Les autorités françaises n'ont pas fait dans le détail. Depuis les attentats de Paris du 13 novembre, les perquisitions se propagent à une vitesse folle sur tout le territoire.
L'état d'urgence permet aux forces de l'ordre de fouiller logements et locaux associatifs sans décision préalable d'un juge motivant cette intervention.
À Paris, en banlieue mais aussi dans de nombreuses villes de région, près de 793 adresses ont été perquisitionnés en une semaine. 793! Et ce commentaire plein de lucidité d'un internaute: « Soit depuis janvier [et les attentats de Charlie Hebdo, ndlr] on n'a rien fait, soit on fait n'importe quoi depuis le 13 novembre». La réponse est dans l'interrogation...
Dans les rues de Paris, l'heure est encore à la consternation. D'un point de vue émotionnel, la capitale a vécu son «11 septembre». Des hommes surarmés, faisant irruption dans des lieux grands publics, qui cherchent à faire le plus grand nombre de victimes: le mode opératoire est rarissime dans l'Hexagone. L'ampleur du massacre aussi: 130 morts. Le lieu des opérations renforce l'abattement: les djihadistes ont espéré un carnage au Stade de France avant de mitrailler les rues festives des X et XIe arrondissements. Qui ne connaît pas une amie, un parent ou un collègue qui a trainé ses baskets et englouti quelques pintes de bières là-bas un vendredi soir?
«Alors que faire?», trotte depuis une semaine dans les têtes. «Comment garantir la sécurité des lieux publics?», «Le risque zéro existe-t-il?», «Peut-on renforcer le renseignement sans toucher aux libertés?».
Les politiques ne se sont pas encombrés de ce genre de questions. Après les discours martiaux de F. Hollande, M. Valls, N. Sarkozy, M. Le Pen, etc. –tous à mettre dans le même sac en cette semaine d'«unité nationale»–, l'Assemblée nationale a voté comme un seul homme jeudi le prolongement de l'état d'urgence sur tout le territoire de trois mois. Seuls six députés de gauche (sur 557) ont osé affronter les vents contraires pour s'opposer au texte.
Le Sénat, majoritaire à droite, devrait soutenir la loi qui sera promulguée au plus vite, la semaine prochaine. Le projet de loi renforce les décisions administratives –dépendant du Ministère de l'Intérieur– au détriment du judiciaire.
Les perquisitions administratives se poursuivront même si, précise la loi, elles devront se dérouler en présence d'un officier de police judiciaire et après avoir informé le procureur.
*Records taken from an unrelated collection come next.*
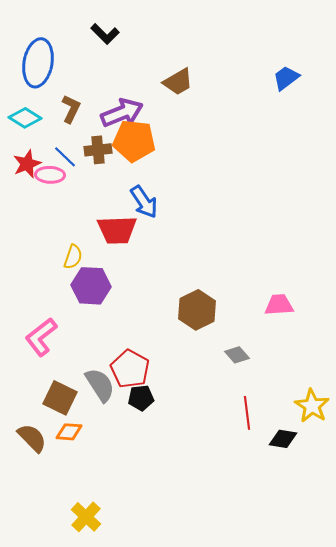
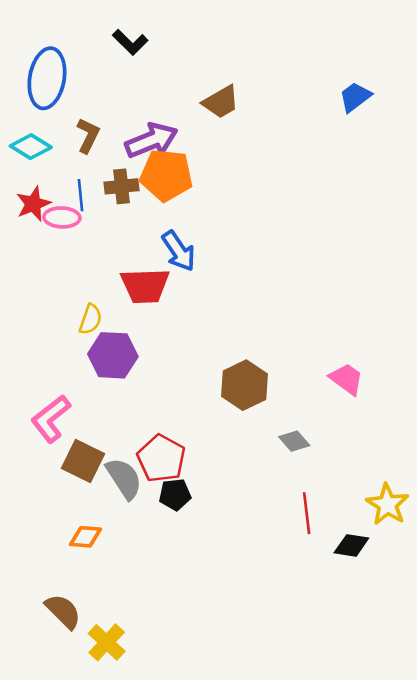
blue line: (65, 157) -> (81, 195), turned 40
pink trapezoid: (279, 305) -> (346, 379), turned 40
brown square: (60, 398) -> (83, 461), moved
brown semicircle: (32, 438) -> (63, 611), moved

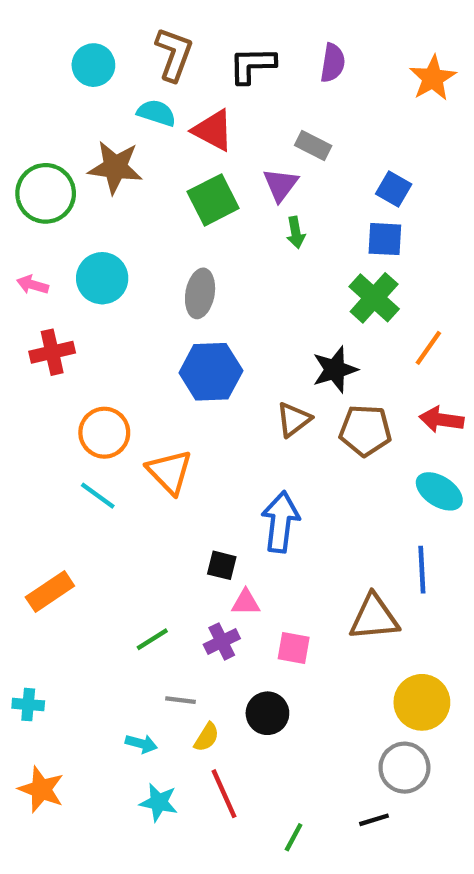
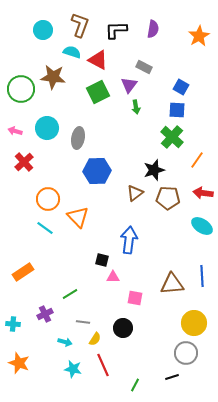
gray ellipse: (200, 293) -> (78, 138), moved
red cross: (52, 352) -> (24, 162), turned -30
blue line: (422, 570) -> (202, 276), moved
purple cross: (222, 641) -> (45, 314), moved

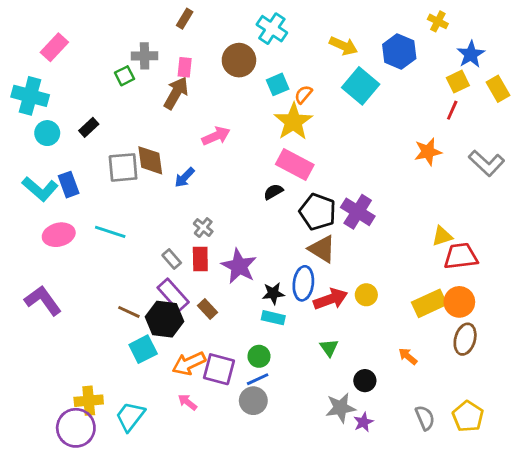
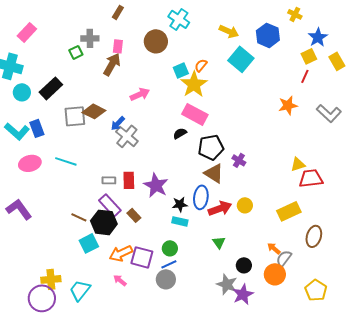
cyan square: (278, 84) -> (181, 70), moved
black rectangle: (89, 127) -> (51, 88), size x1.6
brown diamond: (150, 160) -> (94, 111), turned -55
black pentagon: (318, 212) -> (211, 147), turned -30
purple cross: (358, 212) -> (239, 160), moved, size x0.6
gray cross: (203, 228) -> (127, 136), moved, size x1.6
gray rectangle: (172, 259) -> (109, 180), turned -48
orange circle: (459, 302) -> (275, 274), moved
gray star: (341, 408) -> (227, 284), turned 30
gray semicircle: (425, 418) -> (284, 258), moved, turned -120
purple star: (363, 422) -> (243, 294), size x1.5

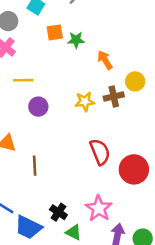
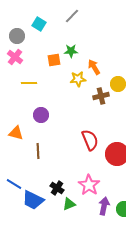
orange square: (55, 32) -> (54, 60), moved
yellow star: (85, 102) -> (78, 79), moved
purple circle: (38, 107) -> (41, 115), moved
green triangle: (74, 232) -> (69, 204), turned -48

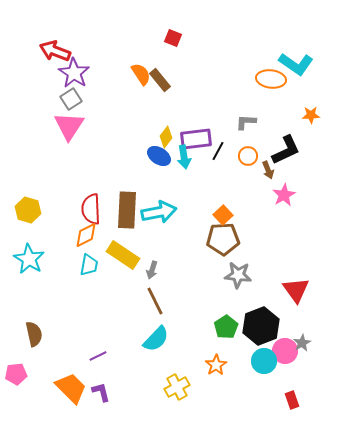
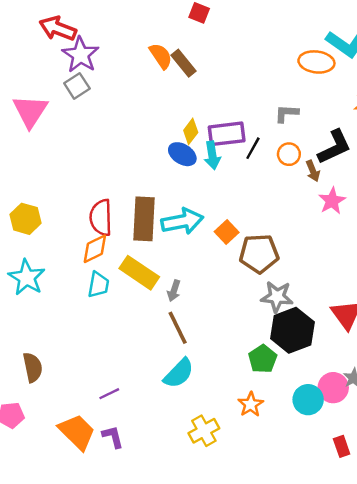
pink triangle: (69, 126) -> (30, 111), moved
orange square: (223, 215) -> (227, 232), moved
black hexagon: (261, 326) -> (292, 330), moved

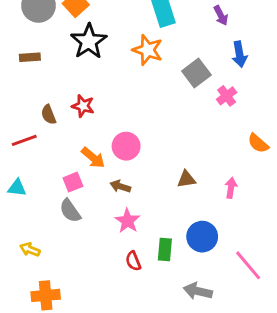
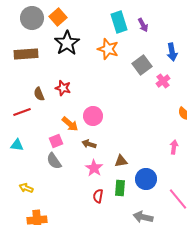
purple arrow: (221, 16) -> (143, 25), moved
brown rectangle: (30, 57) -> (26, 54), size x1.6
brown triangle: (186, 179) -> (121, 161), moved
pink arrow: (231, 188) -> (174, 147), moved
red semicircle: (133, 261) -> (98, 196), turned 32

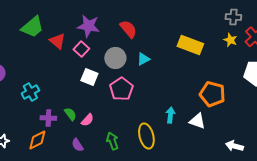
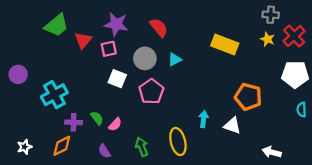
red triangle: (57, 41) -> (83, 40), turned 30
pink square: (81, 49) -> (109, 49), turned 35
cyan cross: (30, 92) -> (54, 95), size x1.4

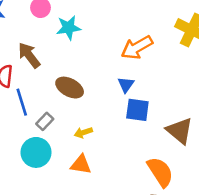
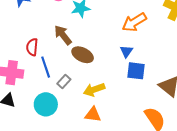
brown arrow: (29, 55) -> (63, 35), moved
yellow arrow: (83, 133) -> (94, 90), size x1.5
cyan circle: (36, 152) -> (46, 104), moved

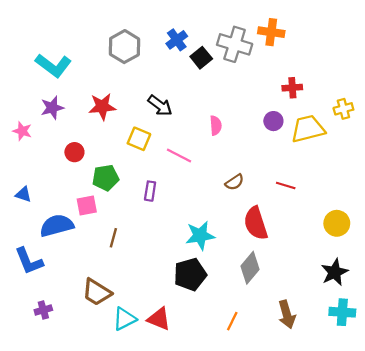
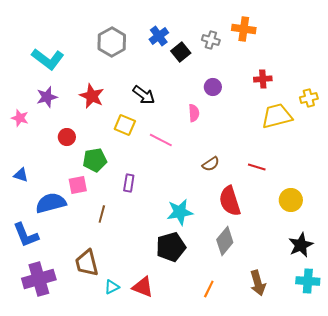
gray cross: (235, 44) -> (211, 40), size x0.6
red star: (102, 107) -> (92, 96), turned 30
purple circle: (273, 121) -> (213, 87), moved
purple rectangle: (150, 191) -> (129, 183), moved
yellow circle: (337, 223) -> (291, 200), moved
brown trapezoid: (97, 292) -> (87, 263), turned 44
purple cross: (43, 310) -> (39, 279), size x2.0
cyan triangle: (124, 319) -> (112, 287), size x0.7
S'ouvre aussi la possibilité de dissoudre les associations qui «participent, facilitent ou incitent à la commission d'actes portant une atteinte grave à l'ordre public». Une définition très large aux multiples possibilités d'interprétation. Le régime des assignations à résidence est également élargi à «toute personne à l'égard de laquelle il existe des raisons sérieuses de penser que son comportement constitue une menace pour la sécurité et l'ordre public». La suspicion quant au «comportement» entre ici dans la loi, avec toutes les dérives que l'on peut imaginer. «Une rupture avec les principes fondamentaux de notre droit moderne» a tenté d'alerter la députée MRC (gauche souverainiste) Marie-Françoise Bechtel.
Mais, l'heure n'est pas au débat. Tel un bulldozer lancé à l'encontre d'une opinion encore choquée, Valls et Hollande écrasent principes et libertés fondamentales. Peu importent les dégâts. Après la prolongation de l'état d'urgence, Hollande planche déjà sur d'autres mesures dans le cadre d'une révision de la Constitution. Une annonce qui «relève moins de l’utilité juridique que de l’effet politique» selon certains juristes.
Face aux interrogations, des députés de gauche, gênés aux entournures, ont rassuré en rappelant le caractère provisoire des mesures annoncées. Alors que la menace de Daech est jugée permanente, on se demande bien comment le gouvernement va pouvoir justifier le retrait de ces dispositions fin février, à la fin de l'état d'urgence.